AVAILABLE DATA —
┄┄┄┄┄┄┄┄┄┄┄┄┄┄┄┄┄┄┄┄

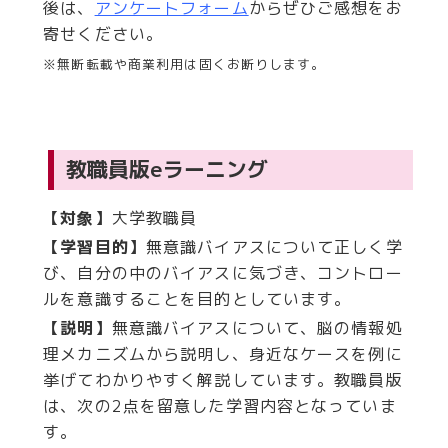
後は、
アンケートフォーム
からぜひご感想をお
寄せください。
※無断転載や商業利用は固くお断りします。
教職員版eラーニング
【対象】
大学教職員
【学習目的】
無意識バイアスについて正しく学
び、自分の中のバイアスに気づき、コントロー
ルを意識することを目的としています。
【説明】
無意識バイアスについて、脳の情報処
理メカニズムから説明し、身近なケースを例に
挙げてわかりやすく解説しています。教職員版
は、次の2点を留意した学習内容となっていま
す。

┄┄┄┄┄┄┄┄┄┄┄┄┄┄┄┄┄┄┄┄

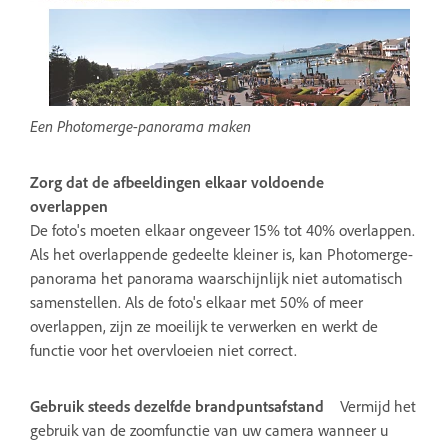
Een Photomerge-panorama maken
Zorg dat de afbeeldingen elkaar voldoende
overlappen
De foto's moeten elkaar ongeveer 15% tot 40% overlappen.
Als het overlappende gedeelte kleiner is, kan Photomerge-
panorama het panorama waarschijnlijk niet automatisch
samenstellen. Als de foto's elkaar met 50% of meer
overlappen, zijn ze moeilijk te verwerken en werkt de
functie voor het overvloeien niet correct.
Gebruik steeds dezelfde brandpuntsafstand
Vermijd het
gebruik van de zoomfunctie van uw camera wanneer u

┄┄┄┄┄┄┄┄┄┄┄┄┄┄┄┄┄┄┄┄

YOUR GOAL — In your answer, include only the lines above starting at the line that holds "De foto's moeten" and ending at the line that holds "gebruik van de", copied exactly.

ANSWER TO THE EXERCISE —
De foto's moeten elkaar ongeveer 15% tot 40% overlappen.
Als het overlappende gedeelte kleiner is, kan Photomerge-
panorama het panorama waarschijnlijk niet automatisch
samenstellen. Als de foto's elkaar met 50% of meer
overlappen, zijn ze moeilijk te verwerken en werkt de
functie voor het overvloeien niet correct.
Gebruik steeds dezelfde brandpuntsafstand
Vermijd het
gebruik van de zoomfunctie van uw camera wanneer u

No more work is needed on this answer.